An effective simulation of the urban sprawl in an urban agglomeration is conducive to making regional policies. Previous studies verified the effectiveness of the cellular-automata (CA) model in simulating urban sprawl, and emphasized that the definition of transition rules is the key to the construction of the CA model. However, existing simulation models based on CA are limited in defining complex transition rules. The aim of this study was to investigate the capability of two unsupervised deep-learning algorithms (deep-belief networks, DBN) and stacked denoising autoencoders (SDA) to define transition rules in order to obtain more accurate simulated results. Choosing the Beijing–Tianjin–Tangshan urban agglomeration as the study area, two proposed models (DBN–CA and SDA–CA) were implemented in this area for simulating its urban sprawl during 2000–2010. Additionally, two traditional machine-learning-based CA models were built for comparative experiments. The implementation results demonstrated that integrating CA with unsupervised deep-learning algorithms is more suitable and accurate than traditional machine-learning algorithms on both the cell level and pattern level. Meanwhile, compared with the DBN–CA, the SDA–CA model had better accuracy in both aspects.

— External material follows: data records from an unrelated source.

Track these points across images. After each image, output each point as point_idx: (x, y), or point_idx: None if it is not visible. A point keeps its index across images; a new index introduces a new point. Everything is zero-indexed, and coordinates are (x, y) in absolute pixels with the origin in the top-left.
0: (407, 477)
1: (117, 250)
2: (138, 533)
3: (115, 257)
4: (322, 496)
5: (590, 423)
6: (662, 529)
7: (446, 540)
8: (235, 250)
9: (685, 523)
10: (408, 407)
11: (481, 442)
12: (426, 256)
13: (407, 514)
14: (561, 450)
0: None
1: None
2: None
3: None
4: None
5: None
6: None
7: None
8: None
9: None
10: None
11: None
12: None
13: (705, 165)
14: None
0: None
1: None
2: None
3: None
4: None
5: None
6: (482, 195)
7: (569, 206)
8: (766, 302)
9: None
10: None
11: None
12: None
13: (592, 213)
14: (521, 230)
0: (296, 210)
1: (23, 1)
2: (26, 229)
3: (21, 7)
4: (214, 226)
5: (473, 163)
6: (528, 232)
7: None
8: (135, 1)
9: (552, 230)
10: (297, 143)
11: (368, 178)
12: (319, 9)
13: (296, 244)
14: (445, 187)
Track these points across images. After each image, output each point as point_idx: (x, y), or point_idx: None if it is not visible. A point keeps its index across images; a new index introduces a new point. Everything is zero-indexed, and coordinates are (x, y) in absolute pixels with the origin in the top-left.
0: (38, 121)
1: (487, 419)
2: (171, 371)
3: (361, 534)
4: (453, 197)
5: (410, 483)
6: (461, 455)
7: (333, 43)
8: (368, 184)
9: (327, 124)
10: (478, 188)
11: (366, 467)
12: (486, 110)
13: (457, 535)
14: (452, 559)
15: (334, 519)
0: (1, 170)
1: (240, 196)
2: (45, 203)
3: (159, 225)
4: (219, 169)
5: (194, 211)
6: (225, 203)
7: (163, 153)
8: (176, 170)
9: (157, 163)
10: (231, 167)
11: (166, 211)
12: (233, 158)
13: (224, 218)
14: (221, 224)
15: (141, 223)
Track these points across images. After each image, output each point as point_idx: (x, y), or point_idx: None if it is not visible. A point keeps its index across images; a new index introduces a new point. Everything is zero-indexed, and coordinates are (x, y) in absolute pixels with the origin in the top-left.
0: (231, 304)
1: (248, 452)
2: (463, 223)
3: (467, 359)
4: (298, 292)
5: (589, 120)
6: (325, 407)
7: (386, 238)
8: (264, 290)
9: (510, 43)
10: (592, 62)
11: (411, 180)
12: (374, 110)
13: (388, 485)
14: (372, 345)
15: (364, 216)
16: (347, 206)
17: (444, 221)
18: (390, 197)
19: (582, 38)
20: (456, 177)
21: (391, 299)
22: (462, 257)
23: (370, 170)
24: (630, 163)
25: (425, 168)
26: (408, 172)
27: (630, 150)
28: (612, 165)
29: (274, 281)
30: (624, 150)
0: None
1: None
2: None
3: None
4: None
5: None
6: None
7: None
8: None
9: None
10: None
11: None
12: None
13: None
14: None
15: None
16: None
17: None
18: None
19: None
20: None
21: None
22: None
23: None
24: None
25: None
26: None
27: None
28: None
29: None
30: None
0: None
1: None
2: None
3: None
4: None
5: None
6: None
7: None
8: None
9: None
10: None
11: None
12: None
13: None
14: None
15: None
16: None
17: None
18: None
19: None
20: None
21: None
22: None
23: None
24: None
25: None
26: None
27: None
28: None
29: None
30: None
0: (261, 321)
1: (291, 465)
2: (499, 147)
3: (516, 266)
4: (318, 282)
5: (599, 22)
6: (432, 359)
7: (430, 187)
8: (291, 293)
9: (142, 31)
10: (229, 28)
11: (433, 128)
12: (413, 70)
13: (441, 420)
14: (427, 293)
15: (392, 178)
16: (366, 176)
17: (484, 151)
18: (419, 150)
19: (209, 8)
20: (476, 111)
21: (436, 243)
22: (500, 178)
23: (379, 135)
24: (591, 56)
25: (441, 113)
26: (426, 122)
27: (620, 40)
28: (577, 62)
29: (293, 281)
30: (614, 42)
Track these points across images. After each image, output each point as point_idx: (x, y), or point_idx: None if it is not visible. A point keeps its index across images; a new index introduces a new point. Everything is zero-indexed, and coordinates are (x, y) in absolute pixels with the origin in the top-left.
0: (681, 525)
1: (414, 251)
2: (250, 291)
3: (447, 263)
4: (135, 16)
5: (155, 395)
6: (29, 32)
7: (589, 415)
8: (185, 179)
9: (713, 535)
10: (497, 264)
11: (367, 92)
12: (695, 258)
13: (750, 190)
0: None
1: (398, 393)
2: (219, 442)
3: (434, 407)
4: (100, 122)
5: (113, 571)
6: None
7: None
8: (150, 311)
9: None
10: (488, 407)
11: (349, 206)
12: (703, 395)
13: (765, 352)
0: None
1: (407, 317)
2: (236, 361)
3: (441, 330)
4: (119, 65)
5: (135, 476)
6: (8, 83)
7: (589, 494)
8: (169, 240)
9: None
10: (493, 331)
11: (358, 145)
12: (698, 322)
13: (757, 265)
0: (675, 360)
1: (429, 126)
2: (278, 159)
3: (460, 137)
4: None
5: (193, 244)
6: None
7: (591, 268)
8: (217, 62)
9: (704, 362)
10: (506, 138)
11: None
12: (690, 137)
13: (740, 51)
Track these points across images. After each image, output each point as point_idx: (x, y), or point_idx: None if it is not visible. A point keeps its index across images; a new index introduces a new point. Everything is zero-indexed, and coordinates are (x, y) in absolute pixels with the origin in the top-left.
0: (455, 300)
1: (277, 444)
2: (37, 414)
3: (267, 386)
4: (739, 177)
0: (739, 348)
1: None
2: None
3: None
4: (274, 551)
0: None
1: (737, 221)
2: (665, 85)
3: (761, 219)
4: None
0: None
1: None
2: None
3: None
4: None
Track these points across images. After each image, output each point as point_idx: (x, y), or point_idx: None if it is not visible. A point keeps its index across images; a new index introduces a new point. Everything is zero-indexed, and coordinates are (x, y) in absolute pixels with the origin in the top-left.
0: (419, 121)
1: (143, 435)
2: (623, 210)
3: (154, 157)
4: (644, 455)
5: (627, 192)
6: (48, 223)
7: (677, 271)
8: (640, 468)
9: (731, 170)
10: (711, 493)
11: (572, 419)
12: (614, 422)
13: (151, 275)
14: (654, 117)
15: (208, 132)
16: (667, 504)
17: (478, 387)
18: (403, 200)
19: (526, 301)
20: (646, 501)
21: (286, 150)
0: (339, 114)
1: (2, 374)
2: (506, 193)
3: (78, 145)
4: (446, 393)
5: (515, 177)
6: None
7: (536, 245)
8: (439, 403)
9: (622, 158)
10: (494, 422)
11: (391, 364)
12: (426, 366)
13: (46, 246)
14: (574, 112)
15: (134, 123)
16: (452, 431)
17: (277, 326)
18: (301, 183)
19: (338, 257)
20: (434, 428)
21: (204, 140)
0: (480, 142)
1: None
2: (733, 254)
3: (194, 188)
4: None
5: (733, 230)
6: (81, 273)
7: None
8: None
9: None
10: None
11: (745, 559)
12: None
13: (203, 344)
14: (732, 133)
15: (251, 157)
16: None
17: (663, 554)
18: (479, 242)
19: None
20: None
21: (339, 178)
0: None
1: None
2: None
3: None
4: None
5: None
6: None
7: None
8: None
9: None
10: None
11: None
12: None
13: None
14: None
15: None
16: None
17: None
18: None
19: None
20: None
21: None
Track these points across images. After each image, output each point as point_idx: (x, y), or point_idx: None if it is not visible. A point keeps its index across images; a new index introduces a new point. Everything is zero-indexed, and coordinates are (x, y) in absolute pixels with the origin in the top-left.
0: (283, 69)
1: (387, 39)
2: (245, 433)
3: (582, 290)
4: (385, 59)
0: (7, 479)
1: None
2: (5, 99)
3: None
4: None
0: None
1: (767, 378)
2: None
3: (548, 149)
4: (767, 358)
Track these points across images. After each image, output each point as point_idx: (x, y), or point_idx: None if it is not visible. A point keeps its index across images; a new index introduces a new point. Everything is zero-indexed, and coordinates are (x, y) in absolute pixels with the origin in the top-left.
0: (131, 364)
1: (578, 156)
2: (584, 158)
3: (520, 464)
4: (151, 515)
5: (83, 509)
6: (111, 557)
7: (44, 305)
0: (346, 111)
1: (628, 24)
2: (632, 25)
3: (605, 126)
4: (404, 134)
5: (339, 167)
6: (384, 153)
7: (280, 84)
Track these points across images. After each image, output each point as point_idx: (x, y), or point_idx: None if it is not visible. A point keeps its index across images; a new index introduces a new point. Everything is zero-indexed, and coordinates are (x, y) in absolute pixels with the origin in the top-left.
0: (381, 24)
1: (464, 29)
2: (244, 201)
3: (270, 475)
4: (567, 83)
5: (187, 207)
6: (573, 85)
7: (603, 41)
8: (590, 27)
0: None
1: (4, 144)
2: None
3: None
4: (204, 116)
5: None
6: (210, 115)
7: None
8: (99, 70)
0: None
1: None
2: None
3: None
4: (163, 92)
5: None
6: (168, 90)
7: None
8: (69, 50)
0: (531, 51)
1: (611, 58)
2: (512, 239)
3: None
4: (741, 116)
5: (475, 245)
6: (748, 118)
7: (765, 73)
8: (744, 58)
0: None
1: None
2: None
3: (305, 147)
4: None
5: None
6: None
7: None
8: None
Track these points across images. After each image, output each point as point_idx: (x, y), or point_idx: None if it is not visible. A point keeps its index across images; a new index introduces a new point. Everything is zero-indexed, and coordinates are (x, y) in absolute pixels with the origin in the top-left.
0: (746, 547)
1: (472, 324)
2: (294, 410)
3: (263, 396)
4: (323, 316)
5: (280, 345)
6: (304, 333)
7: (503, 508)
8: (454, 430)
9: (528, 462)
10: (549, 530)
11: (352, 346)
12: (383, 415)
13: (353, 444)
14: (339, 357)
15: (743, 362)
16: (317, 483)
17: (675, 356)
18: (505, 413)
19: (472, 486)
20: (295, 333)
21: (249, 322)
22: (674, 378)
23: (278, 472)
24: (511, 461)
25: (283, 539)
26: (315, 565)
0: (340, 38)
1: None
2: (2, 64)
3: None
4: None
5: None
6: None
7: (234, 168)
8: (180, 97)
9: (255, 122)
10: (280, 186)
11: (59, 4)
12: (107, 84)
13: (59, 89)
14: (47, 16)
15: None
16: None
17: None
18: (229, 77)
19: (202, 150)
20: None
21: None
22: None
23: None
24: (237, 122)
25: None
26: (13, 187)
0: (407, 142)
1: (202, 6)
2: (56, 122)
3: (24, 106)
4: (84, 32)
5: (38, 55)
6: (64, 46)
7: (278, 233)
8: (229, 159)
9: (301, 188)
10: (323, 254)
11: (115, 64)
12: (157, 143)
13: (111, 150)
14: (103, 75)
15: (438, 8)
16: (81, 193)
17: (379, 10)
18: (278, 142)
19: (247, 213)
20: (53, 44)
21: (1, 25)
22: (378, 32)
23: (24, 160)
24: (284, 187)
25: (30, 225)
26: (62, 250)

Therefore, the unsupervised deep-learning-based CA model, especially SDA–CA, is a novel approach for simulating urban sprawl and also potentially for other complex geographical phenomena.

Suggested Citation

  • Cong Ou & Jianyu Yang & Zhenrong Du & Xin Zhang & Dehai Zhu, 2019. "Integrating Cellular Automata with Unsupervised Deep-Learning Algorithms: A Case Study of Urban-Sprawl Simulation in the Jingjintang Urban Agglomeration, China," Sustainability, MDPI, vol. 11(9), pages 1-20, April.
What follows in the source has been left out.